Les 1001 «dys»

Dyslexie, dyspraxie, dysphasie… Quand et comment les « dys » 
ont-ils émergé ? À quels besoins ont-ils répondu ? Comment les professionnels 
et les familles les accueillent-ils ?


Mesdames et messieurs les lecteurs, apprêtez-vous à remonter le temps et à vous glisser dans les coulisses de l’émergence des « dys » : dysphasie, dyscalculie, dysorthographie, dyspraxie… Autant de diagnostics qui jalonnent, depuis une bonne dizaine d’années, tant le secteur médical que l’univers de l’éducation. Si ces trois lettres sont bien connues des enseignants, des médecins et psychologues scolaires, des associations de familles, leur histoire, quant à elle, l’est beaucoup moins…

En finir avec la virginité du cerveau

Tout a commencé par le commencement : le nouveau-né. Sans doute vous souvenez-vous qu’auparavant, nous pensions que les fonctions cognitives du bébé étaient nulles à la naissance, que son cerveau était vierge. Après quoi, ses expériences allaient construire petit à petit ses capacités intellectuelles. Ce qu’on appelle la théorie du « constructivisme ». On estimait qu’il existait une rupture nette entre le cerveau du bébé et celui de l’adulte qui, lui, faisait l’objet de nombreuses études : « Historiquement, à partir du XIXe siècle et tout au long du XXe, toute une discipline qui consistait à étudier le cerveau adulte et les lésions très focalisées a émergé. On progressait énormément dans la compréhension du cerveau adulte, mais toujours pas dans celle du bébé. On ne voyait que ce qu’il ne savait pas faire, et non ce qu’il savait fort bien faire ! », souligne Michèle Mazeau, médecin, spécialiste en neuropsychologie infantile, auteur de nombreux ouvrages sur les troubles des apprentissages. Dès lors, les spécialistes ne pouvaient que constater une évolution, une chronologie.

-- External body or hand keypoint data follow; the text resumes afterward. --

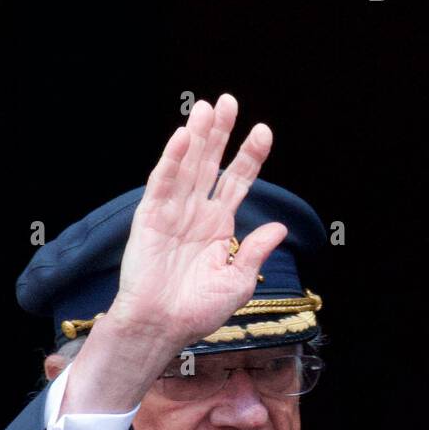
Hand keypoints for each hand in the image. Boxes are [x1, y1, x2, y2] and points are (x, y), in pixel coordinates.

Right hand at [111, 94, 287, 352]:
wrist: (161, 327)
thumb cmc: (196, 312)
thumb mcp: (238, 283)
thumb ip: (255, 252)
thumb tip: (278, 227)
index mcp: (218, 226)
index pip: (237, 182)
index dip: (249, 156)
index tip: (263, 131)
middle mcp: (196, 213)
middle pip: (211, 164)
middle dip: (220, 134)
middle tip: (229, 102)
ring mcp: (173, 212)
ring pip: (187, 166)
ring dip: (197, 136)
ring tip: (208, 107)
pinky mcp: (150, 217)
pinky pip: (163, 182)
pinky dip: (172, 159)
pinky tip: (183, 136)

Dans les années 1980, le vent tourne. Grâce aux progrès des neurosciences, les chercheurs parviennent à trouver des manières de tester les nouveau-nés et ainsi d’explorer leurs capacités. Ils peuvent enfin voir ce qu’ils ont dans le ventre (voir le dossier du Cercle Psy n°4). Ou plutôt dans la tête. C’est ainsi qu’ils réussissent à identifier des compétences précoces, jusque-là insoupçonnées, et à changer la face du monde de la neuropsychologie ! La première pierre est posée.

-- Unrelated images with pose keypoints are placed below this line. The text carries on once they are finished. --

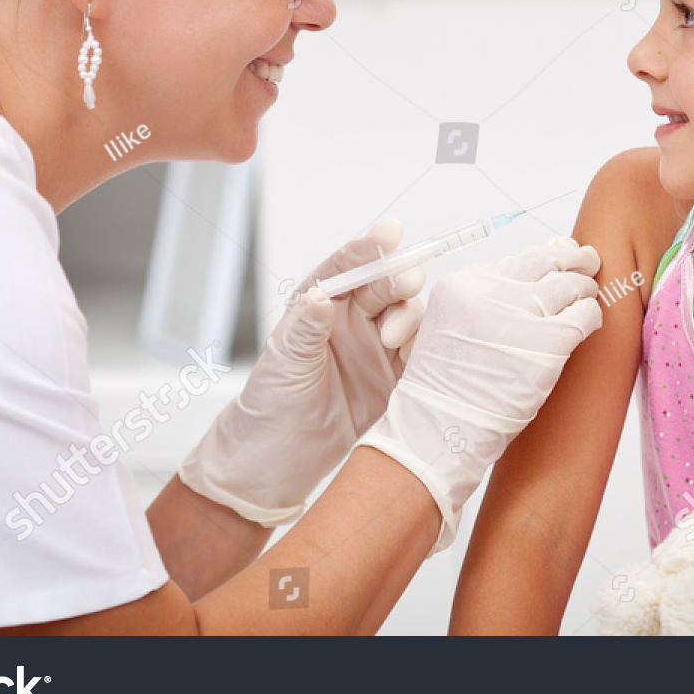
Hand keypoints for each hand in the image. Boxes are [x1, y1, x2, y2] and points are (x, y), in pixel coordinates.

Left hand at [176, 219, 426, 525]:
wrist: (279, 460)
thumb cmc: (270, 404)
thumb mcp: (283, 363)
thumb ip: (304, 329)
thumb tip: (321, 297)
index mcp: (319, 306)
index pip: (347, 267)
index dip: (369, 248)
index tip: (389, 233)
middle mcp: (351, 321)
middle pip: (384, 286)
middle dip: (398, 278)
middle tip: (403, 283)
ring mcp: (375, 348)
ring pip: (407, 316)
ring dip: (409, 317)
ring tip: (393, 337)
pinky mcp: (394, 377)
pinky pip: (419, 354)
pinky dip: (423, 349)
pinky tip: (414, 355)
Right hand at [357, 236, 602, 553]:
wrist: (442, 430)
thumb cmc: (450, 388)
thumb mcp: (452, 325)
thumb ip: (488, 297)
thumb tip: (540, 265)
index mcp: (462, 284)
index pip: (518, 258)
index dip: (547, 256)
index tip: (562, 257)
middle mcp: (489, 292)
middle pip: (547, 261)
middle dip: (574, 260)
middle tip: (589, 263)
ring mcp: (520, 315)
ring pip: (571, 284)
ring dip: (585, 290)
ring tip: (587, 299)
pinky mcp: (548, 342)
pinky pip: (585, 314)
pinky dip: (592, 316)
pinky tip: (588, 325)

Ces découvertes sur les compétences précoces des nourrissons ont alors véritablement révolutionné la neuropsychologie et créé un domaine d’expertise et de recherche encore inédit : la neuropsychologie infantile. Pour marquer le coup, en 1985, Jacques Melher écrit Naître humain, un premier livre à destination du grand public, dans lequel il synthétise toutes les découvertes faites à partir des années 1970 sur la cognition et les capacités du nouveau-né. Une référence en la matière. C’est donc le scoop de l’époque : non, le bébé ne naît pas avec un cerveau tout vide, tout vierge. Celui-ci, préprogrammé, lui permet d’arriver au monde avec des capacités. Mais attention, pas des capacités globales, mais spécifiques.